June 07, 2018

The Sting of the Jellyfish

Several years ago, the public health community launched an initiative to persuade pharmacies to stop selling cigarettes. Responding to steady pressure, CVS announced in 2014 that it was pulling all tobacco products from the shelves of its approximately 7700 stores. The result? Overall sales of cigarettes dropped, with fewer teens starting to smoke and more people quitting. The other chains, such as Walgreen’s and Rite Aid, have not yet followed suit, but the precedent has been set: retailers dedicated to the promotion of health should not be in the business of peddling death—and cigarettes are the leading cause of preventable death in the U.S., accounting for over half a million deaths per year.

In the same vein, we might ask why news organizations that are dedicated to ferreting out the truth continue to allow ads that peddle falsehoods. And that’s exactly what CNN, Fox News and MSNBC are doing when they advertise Prevagen, a protein that its manufacturer, Quincy Bioscience (a company that seems to be devoted almost exclusively to making and selling Prevagen) touts as “clinically shown to improve memory,” exhorting aging individuals to “try Prevagen for yourself today” in order to “support healthier brain function, a sharper mind and clearer thinking.”

These claims are untrue. The FDA issued a warning letter to the company in 2012, arguing that the company’s unverified health claims indicate that it is selling a drug and not a “supplement” (as the company calls Prevagen) and thus must go through the rigorous approval process for new drugs. Today, the manufacturer continues to call Prevagen a “supplement” because it is a synthetic version of a protein found in jellyfish and continues to make the same claims about its effectiveness, though with the disclaimer in small print that “these statements have not been evaluated by the Food and Drug Administration. This product is not intended to diagnose, treat cure or prevent any disease.” 

In 2016, the Federal Trade Commission’s Bureau of Consumer Protection and the NY State Attorney General filed a lawsuit arguing that, contrary to its manufacturer's claims, Prevagen has not been shown to improve memory in 90 days; it has not been shown to reduce memory problems associated with aging; and it has not been shown to produce other cognitive benefits.That lawsuit, incidentally, was dismissed because the judge failed to understand that the methodology used in the clinical trial on which the company’s assertions are based is irredeemably flawed. With the added support of AARP, the case has been appealed to the Second Circuit Court of Appeals. 
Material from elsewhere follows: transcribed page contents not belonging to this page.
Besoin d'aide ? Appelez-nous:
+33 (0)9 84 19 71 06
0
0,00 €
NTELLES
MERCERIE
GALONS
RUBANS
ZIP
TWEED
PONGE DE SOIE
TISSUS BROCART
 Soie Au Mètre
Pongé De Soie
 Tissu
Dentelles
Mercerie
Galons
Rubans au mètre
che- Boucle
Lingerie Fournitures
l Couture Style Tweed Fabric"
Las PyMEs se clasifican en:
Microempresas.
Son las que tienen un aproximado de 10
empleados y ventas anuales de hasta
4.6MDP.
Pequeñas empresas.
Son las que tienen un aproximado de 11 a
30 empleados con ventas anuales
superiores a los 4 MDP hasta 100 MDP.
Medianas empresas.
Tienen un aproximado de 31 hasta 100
Why anyone should be motivated to take Prevagen based on its activity in jellyfish, which are not known for their cognitive abilities, is a mystery to me. 


Why anyone should think that the active ingredient, Apoaequorin, could possibly do anything when it is destroyed in the stomach by the enzyme pepsin and therefore doesn’t even make it into the circulation is another puzzle. And why anyone should believe that Apoaequorin could affect brain function (if it somehow managed to elude stomach enzymes and find its way into the blood stream) when it is 40 times too large to cross the blood-brain barrier is also unknown. But what is clear is that Quincy Bioscience has been successful in earning $165 million between 2007 and 2015. It is willing to spend big bucks on advertising on national television to promote its product because it knows the strategy works.

Followers of CNN, MSNBC, or Fox trust the news they hear from commentators on those stations. Because they trust the station, they tend to trust its advertisers. News programs have an ethical responsibility to vet the ads they run; they don’t have to like the products, they don’t have to want the products themselves, but they should be committed to fact-checking their veracity.

A separate question is why FDA regulation of “supplements” is confined to assuring that they are accurately labeled—that is, that the ingredients are correctly listed on the bottle. Manufacturers of dietary supplements do not have to prove them safe nor do they have to make claims about efficacy that are accurate or truthful. A related question is why products such as Prevagen can bypass the FDA's regulatory process for new drugs by calling themselves “supplements,” a term primarily applied to vitamins and minerals but increasingly used for all sorts of “herbs and botanicals” as well as other substances found in nature, or their synthetic analogs. 

In today’s anti-regulatory climate, we cannot realistically expect increased government protection for vulnerable consumers. We can expect—and demand—ethical behavior from any organization dedicated to promulgating the truth.